The NAACC announced its official launch June 8, and not a moment too soon to gain ground on a problem that is growing increasingly urgent thanks to climate change.
The devastating impacts of Hurricane Sandy and Tropical Storms Irene brought attention to the potential for extreme storm events to completely overwhelm and damage outdated road-stream crossing infrastructure, leading to fallout for both human and natural communities – from flooding to erosion to the loss of future fish.
The keys to efficiently addressing this problem in the face of climate change are the aforementioned survey protocol and database, which offer diverse partners spread out across a broad geographic area a common protocol for conducting assessments, and a central storehouse for the resulting data, including prioritization scores that will be used to inform where upgrades or replacements need to happen first to address human safety and aquatic passage.
Tom Hoffman, a restoration biologist with the U.S. Fish and Wildlife Service’s Lower Great Lakes Fish Conservation Office who attended the Albany program, emphasized that a uniform protocol is essential for scaling up aquatic restoration efforts in the Northeast, and beyond.
“We have been doing a lot of culvert assessments, and are planning on doing a lot more, so we have been searching for a standardized protocol that we could use regionwide, if not nationwide,” Hoffman said. “This is a really good protocol for rapid assessment, and we have already used it on some of our lands.”
But ultimately, the long-term success of the partnership is incumbent upon connecting and supporting a network of dedicated individuals on the ground. People who are willing to pull on the waders, negotiate the rocky embankments, and face the aggressive birds.
People like Meghan Long, an Aquatic Specialist with New York State’s Hudson River Estuary Program who attended the training in Albany.
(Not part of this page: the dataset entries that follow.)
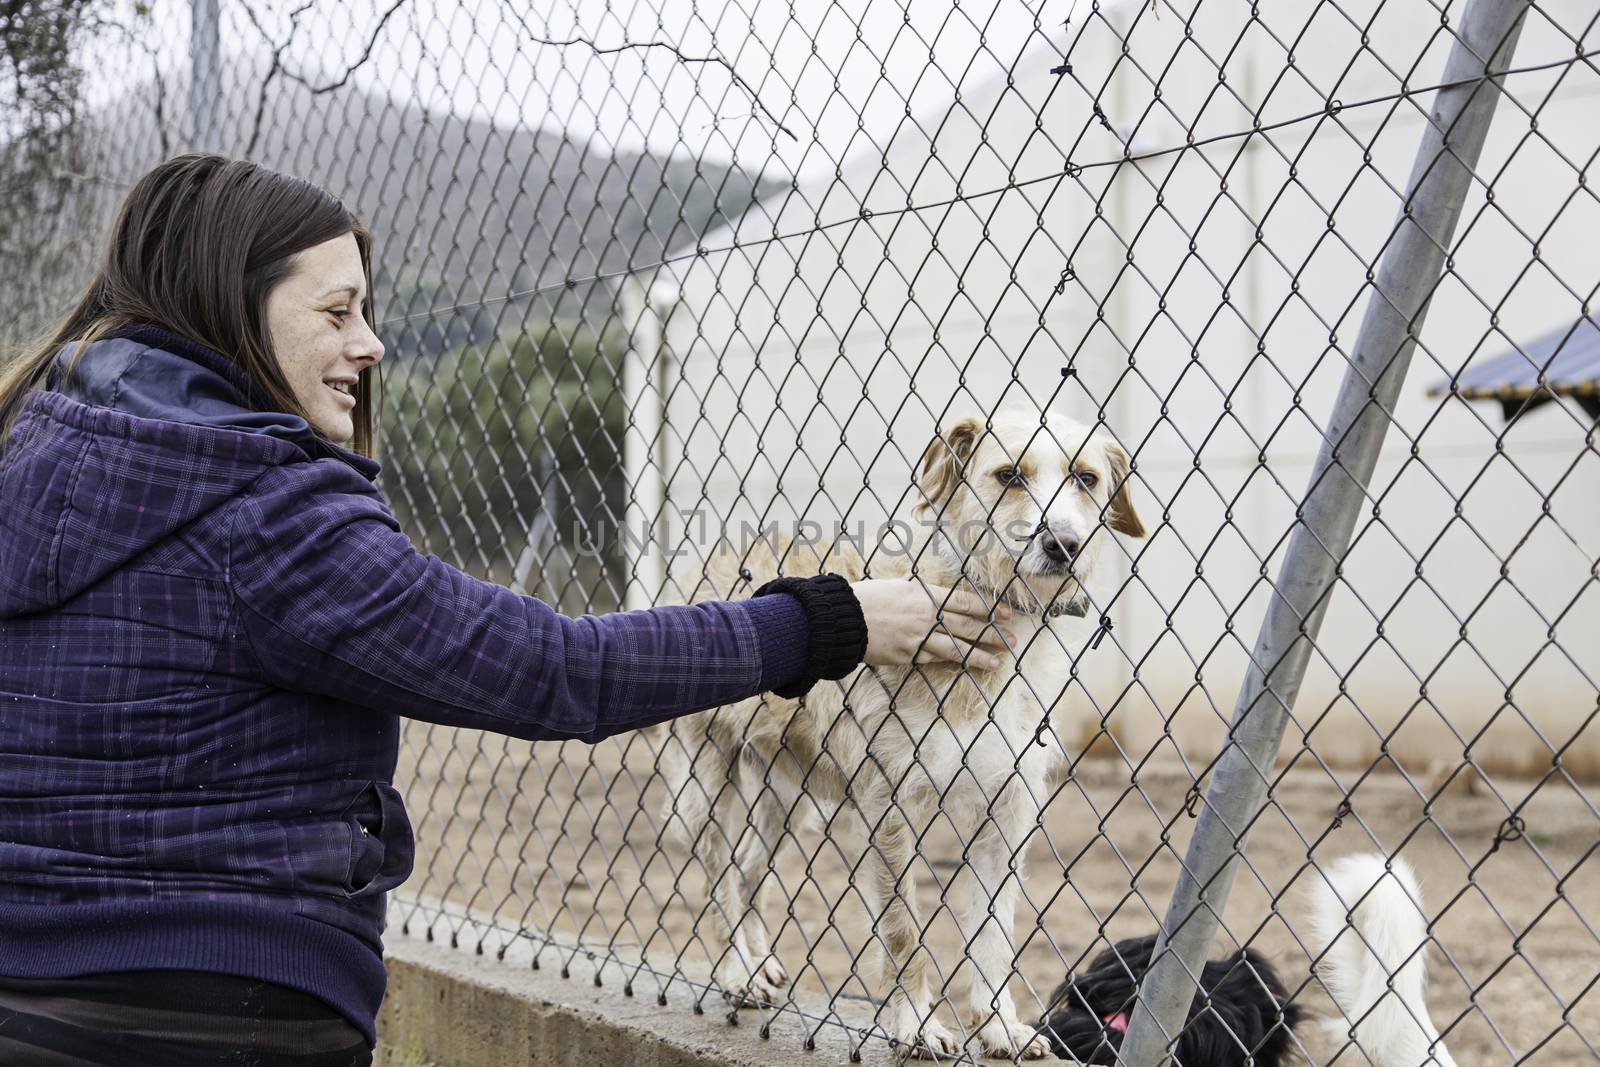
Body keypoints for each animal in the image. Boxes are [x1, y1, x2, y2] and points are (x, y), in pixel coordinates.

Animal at [656, 409, 1145, 1062]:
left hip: (787, 799)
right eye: (1010, 475)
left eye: (1086, 479)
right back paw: (738, 971)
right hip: (707, 782)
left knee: (748, 868)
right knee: (719, 877)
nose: (1063, 544)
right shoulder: (887, 809)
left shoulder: (1008, 810)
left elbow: (995, 933)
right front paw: (916, 1024)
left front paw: (997, 1026)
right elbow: (902, 930)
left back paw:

Asked about the value of the NAACC, Long described a combination bridge and culvert she had come upon with her colleagues while in the field earlier that spring. “The structure was decayed, had some scour pools, and following it was a culvert that was perched,” she said, referring to the term used when the mouth of a culvert has become suspended above the water as a result of erosion.
“We just thought: ‘Wow, if I were an eel or a small fish like a herring, it would be difficult for me to pass through,’” Long said. “That would be the end of the line.”